The implementation of GDPR has made good data security an absolute priority for organisations – not only in Europe but worldwide. Kevin Isaac, CRO, Forcepoint, talks to Intelligent CISO about why adopting a risk adaptive model, coupled with a human-centric approach to cybersecurity, will better enable businesses to defend against any potential threats and keep their data safe.
The Cambridge Analytica data misuse scandal ignited the discussion about data privacy, data security and the responsibility we have to look after our digital selves.
Never before have businesses been so accountable for the use, storing and handling of data. And, now that GDPR has come into force, there is understandably far more demand from both consumers and businesses to manage personal data with the sensitivity and respect that it is entitled to.
It’s a complex process to fully understand exactly what data you have, where it is stored – and then find the best security systems to protect it. In a cloud-first, mobile-centric environment, cybersecurity professions require a flexible and adaptive approach – fixed perimeter security no longer works.
Many firms now realise that the adversary could already be inside your perimeter. All those perimeter defences and all the other points of protecting presence have driven the enemy to the place where compromise is easiest and where it matters most – inside the network.
The risk could come from a range of different intentions – there could be an external attacker who has compromised the security of the enterprise, who is lurking and operating inside your network using authorised credentials, or someone who’s actually permitted to be inside your network but with malicious intent. Or it could be an authorised user making a simple mistake.
Mitigating against these types of threat may mean introducing workforce monitoring programmes, which comes with a requirement to create a relationship of trust and awareness with employees. Balancing human behaviour against behaviour analytics is a complex process.
Educate, trust, inspire
Cybersecurity vendors, privacy groups and businesses themselves have a huge opportunity to educate consumers and employees on the role that they play in protecting their data and what might happen if individuals with malicious intent manage to take hold of their information.
But, what does this education look like? In order to make a real difference, any education tools need to engage, inspire and be ingrained in a company’s culture, going beyond just basic instructions.
Thankfully, workplace safety culture has evolved from the lengthy dry health and safety videos of the past. In contrast, we are now seeing a real emphasis placed on communicating the impact of user behaviours with organisations such as the National Cybersecurity Centre and CyberSecurity Challenge UK spearheading a diverse approach to cybersecurity education.
Here at Forcepoint, we’re working with Ataata for our internal cybersecurity training. These humorous videos cut through the security inertia which can set in if employees are required to click through screen after screen of training information.
By prioritising educating individuals on the impact of their behaviour and inspiring them to think carefully about their behaviours, rhythms and patterns of data movements, employers and their staff can become stewards of their own data, entering into a partnership and helping to mitigate the increasing risk of threats.
Workforce monitoring is a phrase that instantly drives fear into the hearts of many employees.

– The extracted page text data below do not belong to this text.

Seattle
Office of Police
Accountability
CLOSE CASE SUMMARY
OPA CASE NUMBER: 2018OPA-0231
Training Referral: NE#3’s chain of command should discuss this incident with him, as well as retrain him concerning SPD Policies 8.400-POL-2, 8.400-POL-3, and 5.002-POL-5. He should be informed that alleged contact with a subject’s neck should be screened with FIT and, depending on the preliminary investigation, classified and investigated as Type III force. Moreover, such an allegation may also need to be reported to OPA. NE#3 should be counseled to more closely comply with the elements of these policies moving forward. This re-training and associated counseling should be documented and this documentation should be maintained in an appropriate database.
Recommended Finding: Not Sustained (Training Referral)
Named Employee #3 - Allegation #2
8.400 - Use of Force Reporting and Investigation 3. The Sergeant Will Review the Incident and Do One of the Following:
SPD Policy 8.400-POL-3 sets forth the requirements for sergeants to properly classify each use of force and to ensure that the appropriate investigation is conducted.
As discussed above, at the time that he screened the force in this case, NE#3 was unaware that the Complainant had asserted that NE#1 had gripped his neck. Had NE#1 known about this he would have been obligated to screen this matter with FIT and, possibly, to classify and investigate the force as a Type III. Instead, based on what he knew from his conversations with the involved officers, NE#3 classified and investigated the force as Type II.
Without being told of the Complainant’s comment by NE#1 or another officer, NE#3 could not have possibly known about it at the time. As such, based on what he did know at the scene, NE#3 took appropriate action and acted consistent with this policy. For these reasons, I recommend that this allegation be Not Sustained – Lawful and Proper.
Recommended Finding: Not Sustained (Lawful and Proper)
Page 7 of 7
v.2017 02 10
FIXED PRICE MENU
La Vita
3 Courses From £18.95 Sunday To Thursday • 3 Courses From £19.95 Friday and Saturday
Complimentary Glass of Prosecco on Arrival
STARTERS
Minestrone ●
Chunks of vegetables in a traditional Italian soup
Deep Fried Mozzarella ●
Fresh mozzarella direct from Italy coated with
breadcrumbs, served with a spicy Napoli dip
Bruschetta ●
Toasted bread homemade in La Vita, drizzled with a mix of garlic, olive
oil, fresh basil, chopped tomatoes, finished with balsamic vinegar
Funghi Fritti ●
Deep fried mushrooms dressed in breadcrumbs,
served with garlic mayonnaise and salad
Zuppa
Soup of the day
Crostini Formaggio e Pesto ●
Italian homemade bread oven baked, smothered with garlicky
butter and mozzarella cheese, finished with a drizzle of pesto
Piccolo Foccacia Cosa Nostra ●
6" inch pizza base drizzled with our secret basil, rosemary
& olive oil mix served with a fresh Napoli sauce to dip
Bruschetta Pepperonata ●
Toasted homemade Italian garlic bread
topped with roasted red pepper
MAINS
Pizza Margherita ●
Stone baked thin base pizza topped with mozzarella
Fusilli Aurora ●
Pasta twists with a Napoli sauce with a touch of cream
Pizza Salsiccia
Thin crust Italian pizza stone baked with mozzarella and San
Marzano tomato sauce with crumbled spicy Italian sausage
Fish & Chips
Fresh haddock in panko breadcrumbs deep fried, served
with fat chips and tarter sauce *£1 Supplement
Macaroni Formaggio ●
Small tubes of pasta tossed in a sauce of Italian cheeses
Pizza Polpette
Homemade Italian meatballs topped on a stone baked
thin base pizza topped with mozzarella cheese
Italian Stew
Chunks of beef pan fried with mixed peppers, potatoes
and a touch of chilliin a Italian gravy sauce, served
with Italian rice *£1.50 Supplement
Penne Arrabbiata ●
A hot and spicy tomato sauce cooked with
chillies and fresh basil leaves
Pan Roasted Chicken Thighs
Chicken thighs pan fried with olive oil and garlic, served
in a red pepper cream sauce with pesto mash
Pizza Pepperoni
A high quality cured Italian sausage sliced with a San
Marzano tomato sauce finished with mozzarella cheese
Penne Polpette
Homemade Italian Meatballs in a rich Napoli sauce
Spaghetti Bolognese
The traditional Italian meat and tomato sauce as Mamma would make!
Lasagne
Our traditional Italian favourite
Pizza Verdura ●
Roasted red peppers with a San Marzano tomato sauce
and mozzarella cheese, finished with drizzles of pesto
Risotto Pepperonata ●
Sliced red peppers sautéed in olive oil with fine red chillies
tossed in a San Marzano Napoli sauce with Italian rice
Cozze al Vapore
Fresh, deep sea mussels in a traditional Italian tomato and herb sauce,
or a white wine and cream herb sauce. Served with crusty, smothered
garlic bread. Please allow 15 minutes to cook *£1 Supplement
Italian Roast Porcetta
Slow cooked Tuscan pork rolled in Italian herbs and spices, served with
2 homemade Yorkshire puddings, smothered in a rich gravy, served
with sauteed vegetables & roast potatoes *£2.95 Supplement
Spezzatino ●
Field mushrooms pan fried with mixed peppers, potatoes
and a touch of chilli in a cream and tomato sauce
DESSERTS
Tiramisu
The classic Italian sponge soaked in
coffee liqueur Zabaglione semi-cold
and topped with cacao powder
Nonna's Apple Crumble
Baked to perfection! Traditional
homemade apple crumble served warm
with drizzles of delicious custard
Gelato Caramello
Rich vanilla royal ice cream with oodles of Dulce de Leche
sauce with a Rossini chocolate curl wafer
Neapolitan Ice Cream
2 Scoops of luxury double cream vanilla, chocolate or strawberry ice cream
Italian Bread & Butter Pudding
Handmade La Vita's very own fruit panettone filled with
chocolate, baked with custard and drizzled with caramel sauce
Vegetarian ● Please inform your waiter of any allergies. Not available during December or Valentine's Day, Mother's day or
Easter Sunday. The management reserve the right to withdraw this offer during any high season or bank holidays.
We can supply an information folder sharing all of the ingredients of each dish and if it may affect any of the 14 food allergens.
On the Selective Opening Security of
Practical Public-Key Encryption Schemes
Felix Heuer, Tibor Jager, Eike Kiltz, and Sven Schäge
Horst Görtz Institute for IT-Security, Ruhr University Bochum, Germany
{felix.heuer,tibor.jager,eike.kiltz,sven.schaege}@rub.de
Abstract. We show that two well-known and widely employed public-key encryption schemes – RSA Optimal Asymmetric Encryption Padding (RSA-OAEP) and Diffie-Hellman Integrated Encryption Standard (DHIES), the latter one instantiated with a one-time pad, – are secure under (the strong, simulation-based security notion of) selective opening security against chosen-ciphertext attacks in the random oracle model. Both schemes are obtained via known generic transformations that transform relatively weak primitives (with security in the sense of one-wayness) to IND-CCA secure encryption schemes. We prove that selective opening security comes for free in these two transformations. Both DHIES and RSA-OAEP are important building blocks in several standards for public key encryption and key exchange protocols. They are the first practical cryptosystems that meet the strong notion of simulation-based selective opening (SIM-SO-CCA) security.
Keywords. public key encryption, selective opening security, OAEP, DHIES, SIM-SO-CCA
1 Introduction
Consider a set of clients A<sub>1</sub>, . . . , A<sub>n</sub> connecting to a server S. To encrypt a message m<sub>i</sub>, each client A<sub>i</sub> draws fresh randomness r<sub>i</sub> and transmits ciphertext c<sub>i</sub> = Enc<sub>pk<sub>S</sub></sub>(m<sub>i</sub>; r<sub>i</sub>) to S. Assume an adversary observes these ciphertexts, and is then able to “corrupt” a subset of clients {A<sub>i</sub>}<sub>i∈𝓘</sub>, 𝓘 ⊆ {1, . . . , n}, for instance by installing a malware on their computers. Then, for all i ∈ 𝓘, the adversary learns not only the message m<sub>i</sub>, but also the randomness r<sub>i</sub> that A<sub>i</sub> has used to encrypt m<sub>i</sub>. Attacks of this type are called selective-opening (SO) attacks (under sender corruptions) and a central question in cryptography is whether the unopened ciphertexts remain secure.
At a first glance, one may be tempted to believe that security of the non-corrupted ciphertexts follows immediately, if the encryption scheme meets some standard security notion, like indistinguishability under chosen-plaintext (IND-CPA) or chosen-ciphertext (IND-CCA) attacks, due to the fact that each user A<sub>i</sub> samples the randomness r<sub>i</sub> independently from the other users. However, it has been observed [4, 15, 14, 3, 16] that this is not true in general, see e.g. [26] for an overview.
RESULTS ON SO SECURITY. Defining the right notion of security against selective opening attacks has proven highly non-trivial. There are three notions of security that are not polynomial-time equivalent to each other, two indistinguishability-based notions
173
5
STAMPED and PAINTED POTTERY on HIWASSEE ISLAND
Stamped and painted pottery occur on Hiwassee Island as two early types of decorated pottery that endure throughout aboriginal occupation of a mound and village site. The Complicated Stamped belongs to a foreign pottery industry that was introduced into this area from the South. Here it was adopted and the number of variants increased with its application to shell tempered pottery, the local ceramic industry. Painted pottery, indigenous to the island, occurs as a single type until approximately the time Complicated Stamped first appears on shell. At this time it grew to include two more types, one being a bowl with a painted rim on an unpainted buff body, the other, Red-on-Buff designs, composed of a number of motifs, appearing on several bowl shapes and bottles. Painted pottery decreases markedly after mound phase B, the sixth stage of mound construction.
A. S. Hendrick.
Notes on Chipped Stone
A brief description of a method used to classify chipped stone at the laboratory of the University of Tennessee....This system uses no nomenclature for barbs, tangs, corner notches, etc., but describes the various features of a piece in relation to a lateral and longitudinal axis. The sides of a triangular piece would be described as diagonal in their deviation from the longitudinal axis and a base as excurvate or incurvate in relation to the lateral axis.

However, in the wake of recent high-profile cyberbreaches from the likes of Ticketmaster, MyHeritage and Dixons Carphone, it is important that businesses have the processes and solutions in place to not only protect their customers but also employees and their brand as whole. This is where workforce monitoring can play a key role – not as a threat to privacy, but a force of good in the fight for data protection.
While the vast majority of employees want to do the right thing and have the best interests of their coworkers at heart, it has become painfully obvious that traditional security tools are failing to provide contextual information about malicious attackers – the ‘why’ behind the what.
Without this context, incidents cannot be properly examined and dealt with. In an era where breaches are common, and data is the new currency, both companies and employees can derive real benefit by understanding who is accessing data and whether that behaviour is putting the data at risk.
Whether it’s successfully identifying a malicious user or protecting an employee’s own personal ID and reputation, workplace monitoring is here to stay and a vital tool for cybersecurity professionals.
There is no denying that people’s attitudes and understanding of data privacy, cybersecurity and data protection are evolving and changing at rapid pace.
While cybercriminals will inevitably find stealing data far more difficult, the threat remains. It would be naïve to think that hackers will not evolve and become adept at thwarting the current security protections.
Forcepoint believe that by adopting a risk adaptive model coupled with a human centric approach to cybersecurity, businesses will be better able to defend against any potential threat. By focusing on the human, we can deliver individualised cybersecurity that is adaptive based on behaviours. Furthermore, with a better understanding of each person’s intent, we can give the context needed to make informed decisions and improve the efficiency of the protective solutions.
With these right processes in place and a culture of trust and transparency, companies can ensure that people are taking real ownership of their data and an active role in protecting their digital selves.
In doing so, we are on the way to becoming stewards of our own data and fundamentally becoming accountable for our own digital footprint. Only then will be able to build a culture where breaches are a rarity, not a regularity.